[Saved data entries]
START
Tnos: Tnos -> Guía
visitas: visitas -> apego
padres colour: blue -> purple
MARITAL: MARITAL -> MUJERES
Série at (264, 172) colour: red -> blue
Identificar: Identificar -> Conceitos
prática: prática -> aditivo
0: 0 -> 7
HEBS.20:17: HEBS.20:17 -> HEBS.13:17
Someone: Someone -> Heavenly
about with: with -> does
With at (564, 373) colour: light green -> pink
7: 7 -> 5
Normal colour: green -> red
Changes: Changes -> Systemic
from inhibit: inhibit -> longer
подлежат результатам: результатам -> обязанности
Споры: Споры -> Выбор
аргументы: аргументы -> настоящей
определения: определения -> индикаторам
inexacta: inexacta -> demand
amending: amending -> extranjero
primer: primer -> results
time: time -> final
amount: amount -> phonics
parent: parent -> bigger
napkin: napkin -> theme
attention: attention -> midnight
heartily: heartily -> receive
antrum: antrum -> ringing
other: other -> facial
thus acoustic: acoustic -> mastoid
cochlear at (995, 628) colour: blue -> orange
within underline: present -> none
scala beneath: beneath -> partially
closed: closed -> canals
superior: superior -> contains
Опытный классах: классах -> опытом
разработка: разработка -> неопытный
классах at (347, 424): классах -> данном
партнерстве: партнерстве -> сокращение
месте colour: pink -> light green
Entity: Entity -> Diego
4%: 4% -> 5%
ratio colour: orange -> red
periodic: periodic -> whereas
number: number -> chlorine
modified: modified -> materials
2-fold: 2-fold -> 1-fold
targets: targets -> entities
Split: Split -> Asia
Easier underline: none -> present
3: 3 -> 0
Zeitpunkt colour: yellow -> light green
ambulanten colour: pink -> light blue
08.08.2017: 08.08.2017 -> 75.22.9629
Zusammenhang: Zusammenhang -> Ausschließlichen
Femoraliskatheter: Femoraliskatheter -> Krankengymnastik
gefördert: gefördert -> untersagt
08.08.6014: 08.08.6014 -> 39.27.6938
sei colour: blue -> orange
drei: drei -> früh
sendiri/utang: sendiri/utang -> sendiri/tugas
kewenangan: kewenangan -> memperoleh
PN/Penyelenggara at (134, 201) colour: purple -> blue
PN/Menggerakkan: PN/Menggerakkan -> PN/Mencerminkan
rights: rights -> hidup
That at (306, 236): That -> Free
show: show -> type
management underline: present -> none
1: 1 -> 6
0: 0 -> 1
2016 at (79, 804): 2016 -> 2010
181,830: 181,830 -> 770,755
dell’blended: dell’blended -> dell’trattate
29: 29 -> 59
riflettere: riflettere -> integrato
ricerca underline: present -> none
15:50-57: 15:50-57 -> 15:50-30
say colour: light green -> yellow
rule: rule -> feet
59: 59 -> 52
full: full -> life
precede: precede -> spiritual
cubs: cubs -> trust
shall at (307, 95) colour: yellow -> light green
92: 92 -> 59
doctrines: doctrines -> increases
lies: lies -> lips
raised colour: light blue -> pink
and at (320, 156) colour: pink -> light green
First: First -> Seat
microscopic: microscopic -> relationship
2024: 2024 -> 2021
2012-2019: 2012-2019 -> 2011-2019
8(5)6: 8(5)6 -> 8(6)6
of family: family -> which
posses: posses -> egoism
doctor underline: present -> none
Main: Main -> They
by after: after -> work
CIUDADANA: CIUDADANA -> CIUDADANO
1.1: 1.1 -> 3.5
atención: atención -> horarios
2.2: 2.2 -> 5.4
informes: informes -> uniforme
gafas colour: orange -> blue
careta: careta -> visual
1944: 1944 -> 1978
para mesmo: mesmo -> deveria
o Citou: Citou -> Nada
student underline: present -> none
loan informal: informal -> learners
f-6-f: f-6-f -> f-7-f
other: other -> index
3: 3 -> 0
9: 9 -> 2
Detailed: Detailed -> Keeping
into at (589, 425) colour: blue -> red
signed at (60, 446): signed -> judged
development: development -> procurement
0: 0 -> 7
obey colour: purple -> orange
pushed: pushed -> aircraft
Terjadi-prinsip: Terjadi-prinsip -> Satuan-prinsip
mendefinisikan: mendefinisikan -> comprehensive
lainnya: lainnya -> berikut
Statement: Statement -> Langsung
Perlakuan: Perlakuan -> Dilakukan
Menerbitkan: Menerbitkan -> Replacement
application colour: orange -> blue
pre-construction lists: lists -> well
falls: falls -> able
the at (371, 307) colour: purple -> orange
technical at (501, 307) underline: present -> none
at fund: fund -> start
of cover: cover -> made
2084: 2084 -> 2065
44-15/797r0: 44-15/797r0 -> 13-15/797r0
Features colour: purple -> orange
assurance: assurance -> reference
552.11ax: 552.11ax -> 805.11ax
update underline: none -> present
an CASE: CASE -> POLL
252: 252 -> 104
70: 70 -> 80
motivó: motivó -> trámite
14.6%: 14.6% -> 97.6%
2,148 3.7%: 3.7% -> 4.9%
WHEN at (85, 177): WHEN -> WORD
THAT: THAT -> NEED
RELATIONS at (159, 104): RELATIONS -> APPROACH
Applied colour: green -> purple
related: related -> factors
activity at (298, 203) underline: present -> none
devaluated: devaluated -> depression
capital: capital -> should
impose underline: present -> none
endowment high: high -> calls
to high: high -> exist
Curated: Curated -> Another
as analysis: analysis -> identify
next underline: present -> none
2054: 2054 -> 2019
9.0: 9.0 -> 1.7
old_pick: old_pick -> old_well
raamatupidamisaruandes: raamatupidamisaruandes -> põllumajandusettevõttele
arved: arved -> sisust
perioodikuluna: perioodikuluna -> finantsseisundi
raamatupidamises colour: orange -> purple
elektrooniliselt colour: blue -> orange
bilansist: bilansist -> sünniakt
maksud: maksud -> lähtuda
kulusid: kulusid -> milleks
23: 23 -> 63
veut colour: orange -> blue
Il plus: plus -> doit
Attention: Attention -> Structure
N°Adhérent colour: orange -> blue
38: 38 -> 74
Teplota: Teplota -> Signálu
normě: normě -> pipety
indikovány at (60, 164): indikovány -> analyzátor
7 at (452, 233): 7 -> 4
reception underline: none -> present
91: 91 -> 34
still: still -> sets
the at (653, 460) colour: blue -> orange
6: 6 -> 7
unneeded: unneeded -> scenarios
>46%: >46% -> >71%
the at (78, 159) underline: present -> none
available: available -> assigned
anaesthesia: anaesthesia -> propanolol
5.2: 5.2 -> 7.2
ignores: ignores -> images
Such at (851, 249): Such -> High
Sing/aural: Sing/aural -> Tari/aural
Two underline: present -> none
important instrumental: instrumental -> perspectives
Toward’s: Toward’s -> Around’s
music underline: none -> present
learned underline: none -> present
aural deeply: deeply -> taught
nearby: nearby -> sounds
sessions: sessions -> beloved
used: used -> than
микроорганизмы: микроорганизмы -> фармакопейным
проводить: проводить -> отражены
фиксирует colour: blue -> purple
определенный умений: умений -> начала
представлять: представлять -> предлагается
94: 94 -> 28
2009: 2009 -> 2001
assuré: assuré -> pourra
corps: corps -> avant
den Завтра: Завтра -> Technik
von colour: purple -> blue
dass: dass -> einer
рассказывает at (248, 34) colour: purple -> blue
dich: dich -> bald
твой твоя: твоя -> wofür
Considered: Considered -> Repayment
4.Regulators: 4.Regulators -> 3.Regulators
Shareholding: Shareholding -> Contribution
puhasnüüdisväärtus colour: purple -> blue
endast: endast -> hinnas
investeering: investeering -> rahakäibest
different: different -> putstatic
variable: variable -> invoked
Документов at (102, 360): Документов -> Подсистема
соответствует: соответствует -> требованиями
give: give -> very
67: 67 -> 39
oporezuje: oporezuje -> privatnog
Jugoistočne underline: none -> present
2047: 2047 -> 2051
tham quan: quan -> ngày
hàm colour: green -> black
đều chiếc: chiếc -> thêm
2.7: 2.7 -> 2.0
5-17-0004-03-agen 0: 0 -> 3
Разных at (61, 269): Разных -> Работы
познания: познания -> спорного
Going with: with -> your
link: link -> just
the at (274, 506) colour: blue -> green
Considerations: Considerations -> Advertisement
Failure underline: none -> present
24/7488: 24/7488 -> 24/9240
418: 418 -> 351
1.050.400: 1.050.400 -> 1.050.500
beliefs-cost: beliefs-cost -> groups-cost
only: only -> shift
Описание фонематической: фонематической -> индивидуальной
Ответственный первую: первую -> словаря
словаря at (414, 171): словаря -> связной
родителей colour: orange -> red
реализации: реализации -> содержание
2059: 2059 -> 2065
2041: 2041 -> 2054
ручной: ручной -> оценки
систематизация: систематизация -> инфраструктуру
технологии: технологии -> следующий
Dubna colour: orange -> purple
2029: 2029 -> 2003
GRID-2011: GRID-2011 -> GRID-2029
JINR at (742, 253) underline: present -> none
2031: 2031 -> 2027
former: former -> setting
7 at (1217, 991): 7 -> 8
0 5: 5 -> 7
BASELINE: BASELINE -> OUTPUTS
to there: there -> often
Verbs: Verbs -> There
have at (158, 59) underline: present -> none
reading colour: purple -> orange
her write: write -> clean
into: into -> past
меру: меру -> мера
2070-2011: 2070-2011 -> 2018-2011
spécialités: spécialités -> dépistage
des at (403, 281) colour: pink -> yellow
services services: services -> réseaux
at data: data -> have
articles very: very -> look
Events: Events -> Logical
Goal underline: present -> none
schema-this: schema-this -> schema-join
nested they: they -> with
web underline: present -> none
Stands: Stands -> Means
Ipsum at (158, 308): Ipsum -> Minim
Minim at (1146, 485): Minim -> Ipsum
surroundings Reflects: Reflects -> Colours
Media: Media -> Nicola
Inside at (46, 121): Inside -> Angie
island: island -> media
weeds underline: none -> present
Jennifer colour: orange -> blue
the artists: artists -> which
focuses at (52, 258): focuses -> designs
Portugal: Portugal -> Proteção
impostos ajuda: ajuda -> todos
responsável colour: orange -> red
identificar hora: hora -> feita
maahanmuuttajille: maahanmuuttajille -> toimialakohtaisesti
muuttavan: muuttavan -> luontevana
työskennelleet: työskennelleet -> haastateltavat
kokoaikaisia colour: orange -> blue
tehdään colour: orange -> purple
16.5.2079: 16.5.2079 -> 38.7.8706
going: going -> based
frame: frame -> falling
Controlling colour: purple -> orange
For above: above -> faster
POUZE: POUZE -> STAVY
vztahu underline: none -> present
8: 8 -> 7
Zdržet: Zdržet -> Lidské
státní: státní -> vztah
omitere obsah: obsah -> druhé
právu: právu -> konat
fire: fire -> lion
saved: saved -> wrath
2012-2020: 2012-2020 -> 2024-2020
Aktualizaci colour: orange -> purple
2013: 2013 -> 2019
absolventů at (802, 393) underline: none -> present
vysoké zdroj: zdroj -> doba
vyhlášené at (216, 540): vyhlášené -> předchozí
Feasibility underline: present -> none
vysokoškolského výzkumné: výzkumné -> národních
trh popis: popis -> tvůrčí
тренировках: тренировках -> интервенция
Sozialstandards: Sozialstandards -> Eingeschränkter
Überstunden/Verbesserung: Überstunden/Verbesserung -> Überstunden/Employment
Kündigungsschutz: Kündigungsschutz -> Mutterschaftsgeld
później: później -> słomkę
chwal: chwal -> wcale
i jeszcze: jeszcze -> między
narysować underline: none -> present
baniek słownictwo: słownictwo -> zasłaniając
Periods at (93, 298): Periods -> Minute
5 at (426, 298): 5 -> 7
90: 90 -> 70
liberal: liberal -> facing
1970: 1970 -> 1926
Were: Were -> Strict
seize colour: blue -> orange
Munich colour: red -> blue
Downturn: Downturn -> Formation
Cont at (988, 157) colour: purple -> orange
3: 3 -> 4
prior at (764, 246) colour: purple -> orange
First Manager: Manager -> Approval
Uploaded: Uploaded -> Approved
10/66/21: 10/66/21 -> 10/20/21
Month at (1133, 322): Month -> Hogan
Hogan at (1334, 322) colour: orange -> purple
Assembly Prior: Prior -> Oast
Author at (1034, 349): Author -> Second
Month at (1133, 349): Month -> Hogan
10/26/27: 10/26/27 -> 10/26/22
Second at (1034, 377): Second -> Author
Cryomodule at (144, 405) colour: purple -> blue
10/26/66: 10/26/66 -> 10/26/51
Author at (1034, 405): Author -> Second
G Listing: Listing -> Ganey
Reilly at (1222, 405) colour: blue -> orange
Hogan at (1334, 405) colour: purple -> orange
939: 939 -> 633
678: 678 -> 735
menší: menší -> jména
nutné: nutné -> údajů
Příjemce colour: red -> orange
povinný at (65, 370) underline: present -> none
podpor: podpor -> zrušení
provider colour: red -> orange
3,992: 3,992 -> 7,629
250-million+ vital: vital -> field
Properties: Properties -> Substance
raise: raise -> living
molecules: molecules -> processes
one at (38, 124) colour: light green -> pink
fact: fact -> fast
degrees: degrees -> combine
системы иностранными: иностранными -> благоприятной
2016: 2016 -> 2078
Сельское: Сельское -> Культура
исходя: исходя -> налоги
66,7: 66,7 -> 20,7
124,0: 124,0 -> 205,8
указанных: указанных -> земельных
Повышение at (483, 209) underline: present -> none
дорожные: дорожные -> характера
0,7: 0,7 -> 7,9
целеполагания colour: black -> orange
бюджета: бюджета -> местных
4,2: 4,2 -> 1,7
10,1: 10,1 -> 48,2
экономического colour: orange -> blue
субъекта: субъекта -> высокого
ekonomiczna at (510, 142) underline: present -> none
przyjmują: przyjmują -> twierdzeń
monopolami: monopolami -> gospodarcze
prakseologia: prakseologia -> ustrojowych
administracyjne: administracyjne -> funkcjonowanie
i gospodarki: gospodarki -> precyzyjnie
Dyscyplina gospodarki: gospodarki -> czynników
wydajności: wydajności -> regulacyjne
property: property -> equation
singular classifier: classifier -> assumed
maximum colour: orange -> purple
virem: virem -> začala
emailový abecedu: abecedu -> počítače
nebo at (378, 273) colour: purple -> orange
END
Lay out the rows above as a numbered list, beginning with the first row and going on through the row containing "HEBS.20:17: HEBS.20:17 -> HEBS.13:17", both included. Leave out any blank lines.

Solved exercise.
1. Tnos: Tnos -> Guía
2. visitas: visitas -> apego
3. padres colour: blue -> purple
4. MARITAL: MARITAL -> MUJERES
5. Série at (264, 172) colour: red -> blue
6. Identificar: Identificar -> Conceitos
7. prática: prática -> aditivo
8. 0: 0 -> 7
9. HEBS.20:17: HEBS.20:17 -> HEBS.13:17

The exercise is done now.